After the web service has been deployed and tested, the online retailer's website can be modified to include recommendations from the web service. It is common to pre-generate recommendations for each user and store these recommendations for fast lookup and incorporation, but some retailer websites are designed to request and incorporate recommendations as-needed during webpage rendering. Contoso Mart's website was created on Azure Web Apps, which supports many programming languages, including Node.js, Python, PHP, .NET, and Java. Contoso Mart adapts the web service's sample code snippet so that their web app will request a product recommendation each time a user loads a webpage, and incorporate that recommendation into the displayed page.
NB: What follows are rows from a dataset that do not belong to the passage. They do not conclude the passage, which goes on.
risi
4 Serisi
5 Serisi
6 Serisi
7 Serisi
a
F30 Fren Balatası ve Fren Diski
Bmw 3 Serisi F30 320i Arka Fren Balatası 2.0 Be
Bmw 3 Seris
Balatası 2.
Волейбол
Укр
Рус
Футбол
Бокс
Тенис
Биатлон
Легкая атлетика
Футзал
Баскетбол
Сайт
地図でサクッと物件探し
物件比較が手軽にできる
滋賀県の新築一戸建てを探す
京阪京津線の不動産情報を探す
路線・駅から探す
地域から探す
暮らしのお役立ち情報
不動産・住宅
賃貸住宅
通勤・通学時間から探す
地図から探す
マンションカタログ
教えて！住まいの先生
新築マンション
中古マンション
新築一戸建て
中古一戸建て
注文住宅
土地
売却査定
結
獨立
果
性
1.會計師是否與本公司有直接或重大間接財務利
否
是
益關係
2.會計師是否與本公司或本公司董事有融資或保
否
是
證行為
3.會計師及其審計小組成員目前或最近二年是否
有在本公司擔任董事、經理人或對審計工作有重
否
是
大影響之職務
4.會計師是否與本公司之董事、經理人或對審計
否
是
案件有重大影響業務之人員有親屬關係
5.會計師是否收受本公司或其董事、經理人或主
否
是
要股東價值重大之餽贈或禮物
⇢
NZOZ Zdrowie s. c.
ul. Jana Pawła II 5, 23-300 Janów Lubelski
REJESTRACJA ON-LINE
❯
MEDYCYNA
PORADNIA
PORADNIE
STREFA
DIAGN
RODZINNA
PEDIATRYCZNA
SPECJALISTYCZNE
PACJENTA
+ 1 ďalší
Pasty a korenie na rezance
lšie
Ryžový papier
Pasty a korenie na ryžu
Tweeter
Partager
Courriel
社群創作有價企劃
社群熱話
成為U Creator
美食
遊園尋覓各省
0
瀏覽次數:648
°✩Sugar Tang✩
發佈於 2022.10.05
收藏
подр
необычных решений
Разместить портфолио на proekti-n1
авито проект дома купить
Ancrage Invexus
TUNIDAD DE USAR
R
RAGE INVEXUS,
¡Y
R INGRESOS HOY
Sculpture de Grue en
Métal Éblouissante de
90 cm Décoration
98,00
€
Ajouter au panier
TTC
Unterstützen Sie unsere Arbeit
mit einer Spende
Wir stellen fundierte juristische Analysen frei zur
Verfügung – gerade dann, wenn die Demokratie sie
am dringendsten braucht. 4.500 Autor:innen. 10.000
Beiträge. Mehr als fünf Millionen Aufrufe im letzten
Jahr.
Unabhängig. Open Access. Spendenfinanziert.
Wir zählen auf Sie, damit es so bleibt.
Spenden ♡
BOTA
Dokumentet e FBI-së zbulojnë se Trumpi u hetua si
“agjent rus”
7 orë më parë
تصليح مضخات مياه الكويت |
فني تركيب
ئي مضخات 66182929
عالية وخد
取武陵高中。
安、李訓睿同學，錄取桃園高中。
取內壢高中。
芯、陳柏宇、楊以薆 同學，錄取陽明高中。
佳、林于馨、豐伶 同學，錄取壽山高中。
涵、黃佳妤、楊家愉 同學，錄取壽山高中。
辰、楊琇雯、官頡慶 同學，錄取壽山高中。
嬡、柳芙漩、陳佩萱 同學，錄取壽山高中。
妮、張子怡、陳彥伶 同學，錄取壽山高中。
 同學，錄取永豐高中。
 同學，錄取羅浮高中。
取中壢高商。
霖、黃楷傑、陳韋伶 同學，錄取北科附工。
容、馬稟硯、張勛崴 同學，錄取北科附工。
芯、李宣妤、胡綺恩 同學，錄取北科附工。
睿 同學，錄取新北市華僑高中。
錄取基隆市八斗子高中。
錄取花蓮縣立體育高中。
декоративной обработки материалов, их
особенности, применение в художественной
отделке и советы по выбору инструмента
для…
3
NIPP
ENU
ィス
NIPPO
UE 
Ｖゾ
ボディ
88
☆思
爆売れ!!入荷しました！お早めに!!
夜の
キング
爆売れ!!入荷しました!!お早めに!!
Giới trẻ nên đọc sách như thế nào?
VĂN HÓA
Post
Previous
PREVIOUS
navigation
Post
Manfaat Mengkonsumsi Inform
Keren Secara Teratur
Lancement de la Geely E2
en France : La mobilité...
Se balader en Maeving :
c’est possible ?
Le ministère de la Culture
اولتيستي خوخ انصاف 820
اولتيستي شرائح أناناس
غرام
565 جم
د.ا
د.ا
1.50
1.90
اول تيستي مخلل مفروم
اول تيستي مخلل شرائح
A/B and Multiworld Testing

Before providing a new or upgraded feature to all customers, some online retailers prefer to expose the feature to a subset of users for a trial period. This gradual roll-out diminishes any disruptions that may be experienced as the load handling and real-world recommendation efficacy are first tested. This approach is often called A/B testing, since the clickthrough rates and revenue can be compared between the two groups of users that see different site versions. Many retailers randomly assign users to these groups, but when this approach is not properly explained to users, they may express concern or dismay that they do not experience the website in the same way. Some online retailers therefore establish opt-in programs where participants are informed that they may experience features before general availability.

Multiworld testing is a natural extension of A/B testing to accommodate multiple candidate site versions. Microsoft's Multiworld Testing Decision Service can be used to automate the gradual selection of a preferred site version based on user behavior.

Model Retraining

Retraining the "frequently-bought-together" model on a scheduled basis will ensure that product suggestions are updated to reflect changes in the product catalog. Programmatic model retraining is available for models created in Azure Machine Learning Studio. The Recommendations API allows existing models to be updated with an API call and tested before promotion to production. If desired, A/B or multiworld testing can be used to phase in retrained models.